-- Exercise brief --
Transcription, pictures excluded: write out the data below exactly.

»»

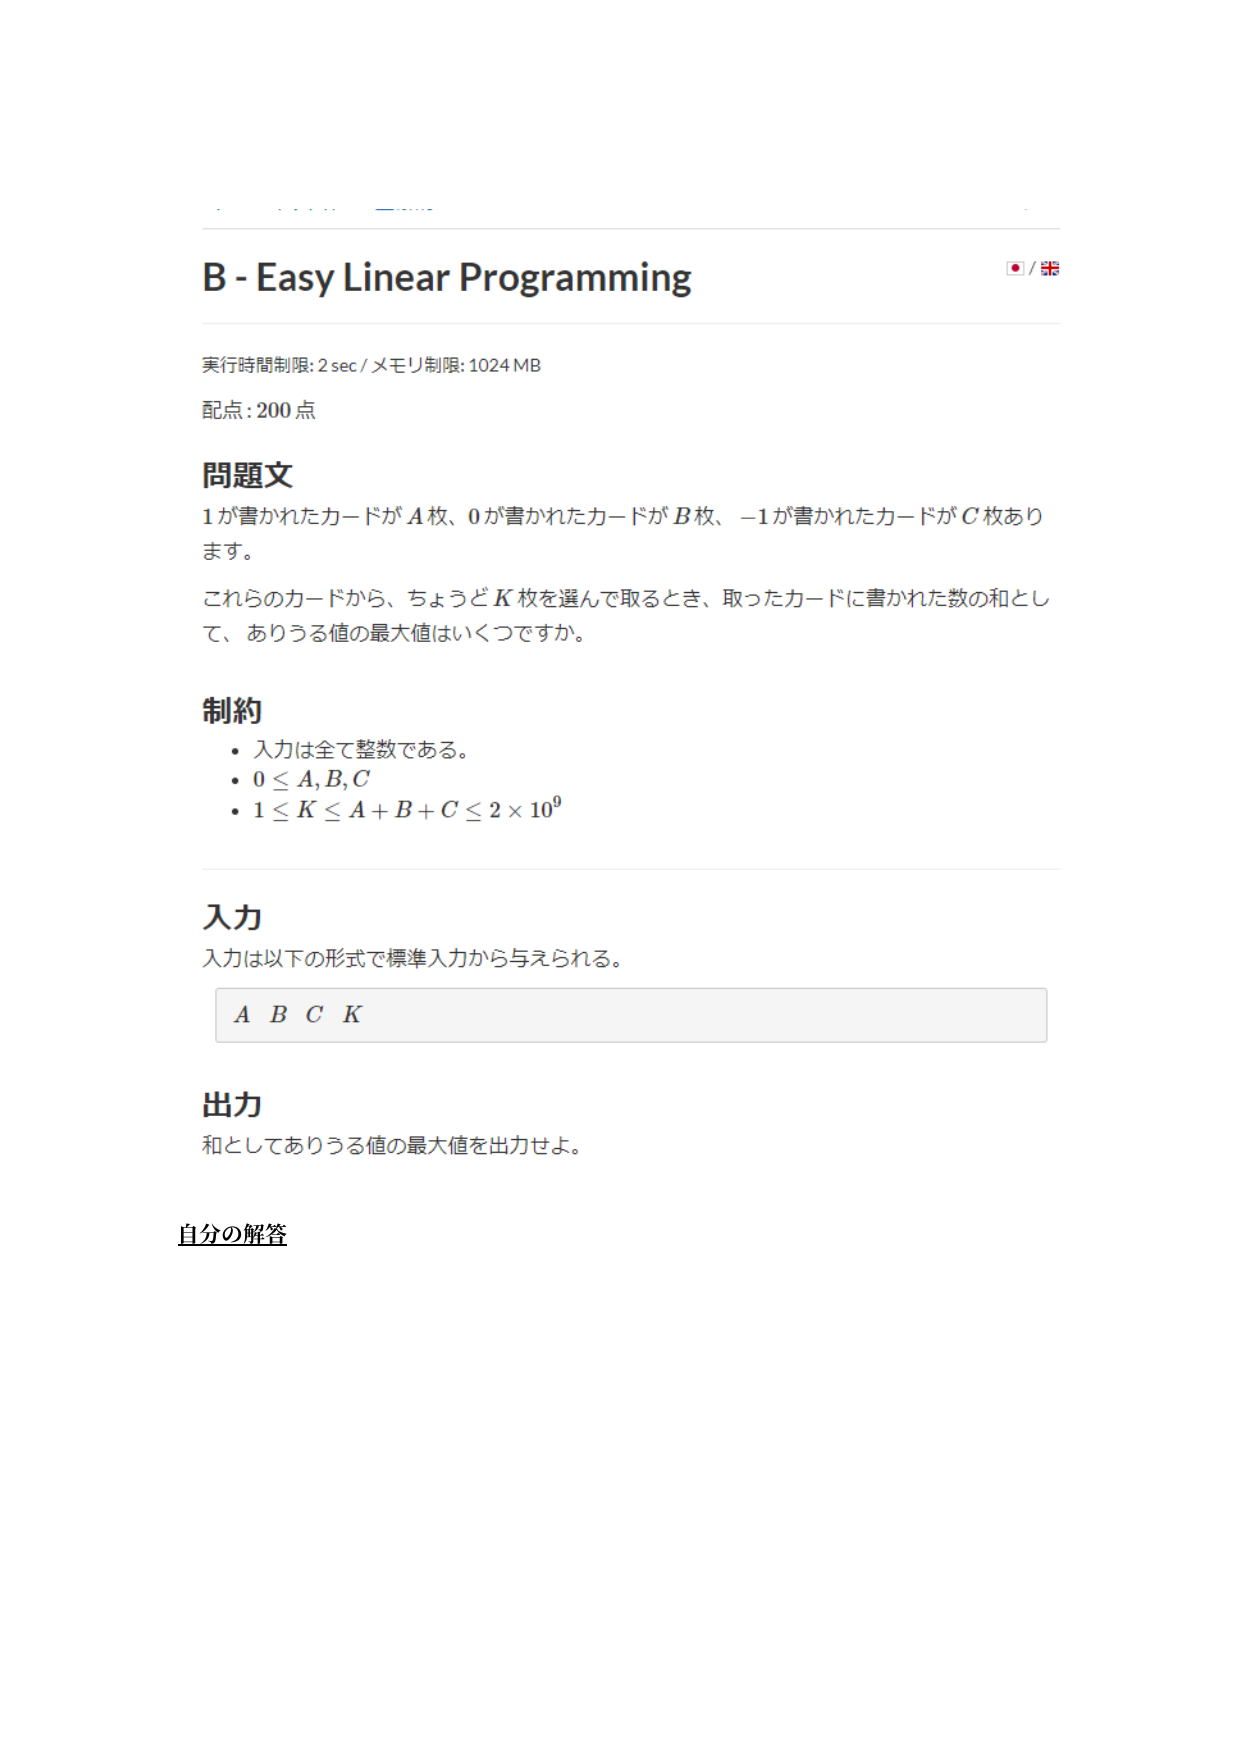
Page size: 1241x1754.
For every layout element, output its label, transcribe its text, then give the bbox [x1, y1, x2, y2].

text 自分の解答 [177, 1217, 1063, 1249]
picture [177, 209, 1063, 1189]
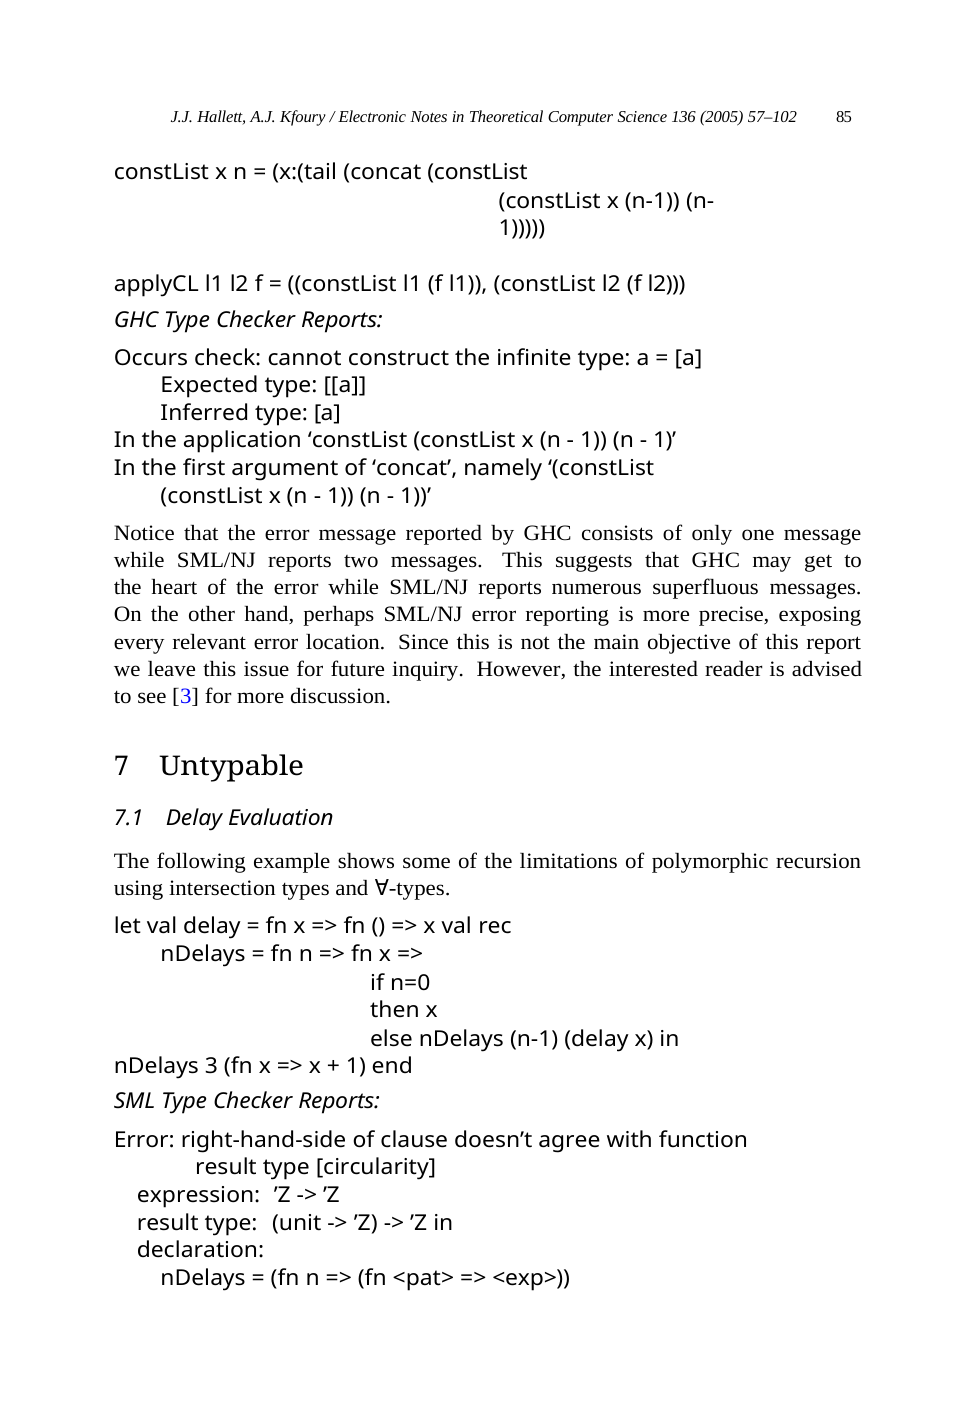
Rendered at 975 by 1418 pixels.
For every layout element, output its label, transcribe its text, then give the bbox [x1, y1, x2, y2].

««

-- Output of the exercise --
Page size: 1241x1754.
For every layout element, output its label, transcribe its text, then give the bbox [x1, y1, x2, y2].

text 自分の解答 [177, 1217, 1063, 1249]
picture [177, 209, 1063, 1189]
Rendered at 975 by 1418 pixels.
For every layout element, output its label, transcribe its text, then give the bbox [x1, y1, x2, y2].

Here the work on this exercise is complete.